━━━ EXTRACT

Finally, Dr Gibson fails to recognise the force of her own epistemological position. If the texts constitute historical entities, if the representations and stereotypes are real events even as they conceal or distort other real events, then their narratives need to be considered as more than obstacles to be navigated, understood only to be peeled away. The texts must be used to investigate how narrative conventions functioned to influence the behaviour of those involved, and how stereotypes themselves were fluid, influenced by and influencing the cultures that produced them. The tenuous search for a real witchcraft behind the representation, without considering the representation itself, weakens the analysis in the first section of the book. That Gibson's best analysis is of the arts of the pamphlets where she does not expect to find or tease out a record of real events -- the preface -- is perhaps no coincidence. Here, in the final chapter, are the most insightful observations in the book about possible contemporary perceptions of witchcraft, though this chapter like the others still lacks a discussion of the reciprocal and complex relationships between witch-beliefs, witch-narratives, and the means by which these were communicated.
Copyright (c) 2000 by H-Net, all rights reserved. This work may be copied for non-profit educational use if proper credit is given to the author and the list. For other permission, please contact H-Net@h-net.msu.edu.

━━━━━━
━━━ PROVIDED DATA

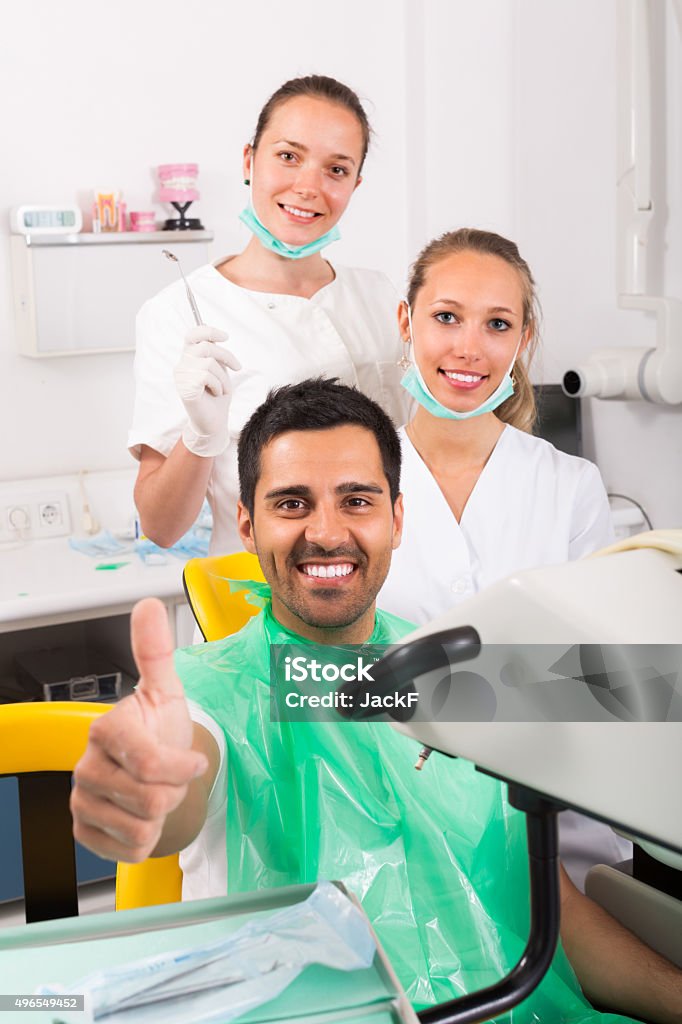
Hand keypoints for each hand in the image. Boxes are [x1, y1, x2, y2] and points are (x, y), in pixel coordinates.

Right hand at [71, 598, 207, 861]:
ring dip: (161, 815)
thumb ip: (156, 650)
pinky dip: (146, 838)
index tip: (193, 760)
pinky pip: (130, 849)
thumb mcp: (165, 690)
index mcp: (106, 730)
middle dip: (173, 790)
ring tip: (155, 790)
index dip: (181, 766)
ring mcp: (82, 802)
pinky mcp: (85, 832)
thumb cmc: (158, 729)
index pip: (150, 764)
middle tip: (169, 775)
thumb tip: (147, 605)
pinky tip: (140, 814)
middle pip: (151, 799)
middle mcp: (87, 767)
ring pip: (142, 828)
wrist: (151, 769)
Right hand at [174, 325, 241, 457]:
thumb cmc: (217, 397)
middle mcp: (182, 365)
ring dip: (223, 377)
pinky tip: (215, 394)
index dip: (208, 330)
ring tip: (221, 388)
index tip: (225, 336)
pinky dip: (218, 385)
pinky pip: (207, 376)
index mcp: (189, 359)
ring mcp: (182, 377)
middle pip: (205, 346)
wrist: (213, 422)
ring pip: (209, 362)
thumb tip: (214, 333)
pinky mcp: (185, 387)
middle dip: (226, 356)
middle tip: (237, 367)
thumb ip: (214, 354)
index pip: (192, 335)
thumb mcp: (219, 371)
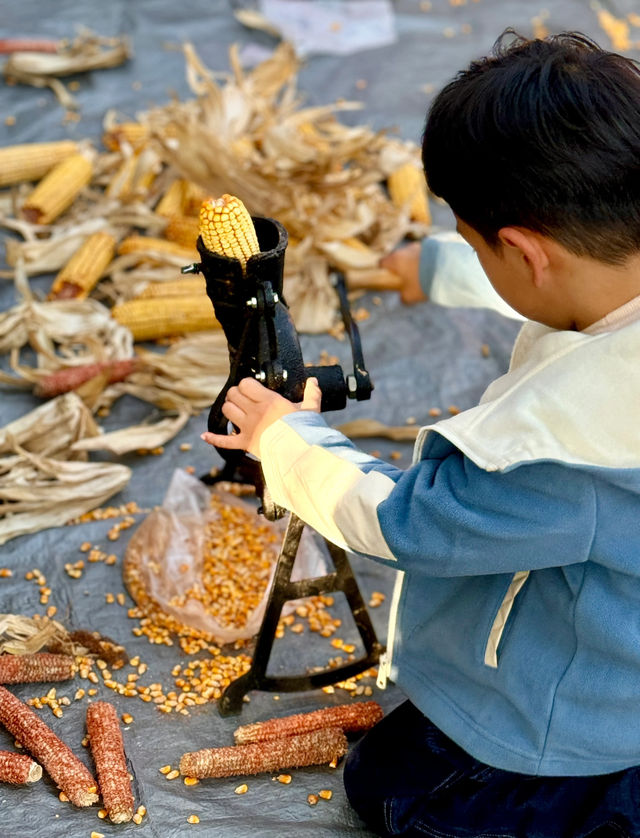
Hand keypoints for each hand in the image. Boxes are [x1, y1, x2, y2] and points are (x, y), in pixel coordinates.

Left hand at [200, 376, 321, 457]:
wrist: (299, 454)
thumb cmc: (305, 431)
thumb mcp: (311, 410)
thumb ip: (312, 394)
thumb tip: (314, 381)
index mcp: (269, 401)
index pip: (246, 384)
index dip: (247, 384)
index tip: (253, 388)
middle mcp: (254, 412)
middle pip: (233, 395)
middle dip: (235, 394)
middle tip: (242, 398)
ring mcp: (247, 428)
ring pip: (227, 411)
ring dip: (229, 409)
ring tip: (235, 410)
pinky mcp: (244, 443)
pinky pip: (224, 441)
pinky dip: (214, 438)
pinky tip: (205, 435)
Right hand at [380, 241, 426, 303]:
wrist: (447, 269)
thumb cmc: (423, 282)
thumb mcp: (410, 296)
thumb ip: (403, 297)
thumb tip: (402, 298)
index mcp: (395, 260)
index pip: (382, 263)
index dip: (383, 271)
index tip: (388, 278)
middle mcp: (404, 250)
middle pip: (397, 258)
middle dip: (400, 268)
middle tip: (407, 279)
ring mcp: (417, 246)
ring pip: (410, 255)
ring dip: (413, 263)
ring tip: (422, 275)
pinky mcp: (430, 245)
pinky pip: (422, 254)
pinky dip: (424, 260)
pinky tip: (431, 270)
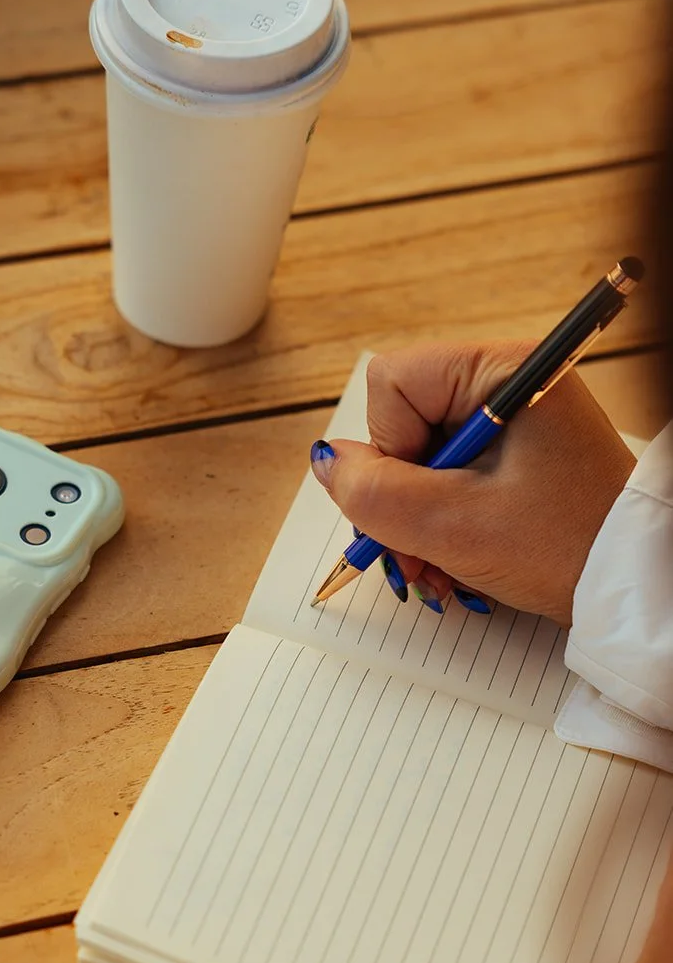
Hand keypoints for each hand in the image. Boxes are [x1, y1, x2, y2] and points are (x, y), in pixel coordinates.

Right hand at [310, 342, 635, 626]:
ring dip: (415, 520)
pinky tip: (456, 561)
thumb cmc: (569, 548)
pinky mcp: (516, 456)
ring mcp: (513, 422)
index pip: (394, 384)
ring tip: (439, 568)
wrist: (635, 589)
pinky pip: (449, 478)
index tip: (419, 500)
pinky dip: (441, 523)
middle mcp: (508, 385)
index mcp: (504, 372)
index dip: (388, 447)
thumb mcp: (456, 526)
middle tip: (415, 555)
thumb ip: (375, 492)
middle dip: (398, 496)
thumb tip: (327, 463)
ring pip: (420, 458)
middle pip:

━━━━━━

WHAT IS BEING ASKED -> The review says that the book's final chapter lacks a discussion of certain "reciprocal and complex relationships." List every item named in those relationships.

FINISHED TASK ->
- witch-beliefs
- witch-narratives
- the means by which these were communicated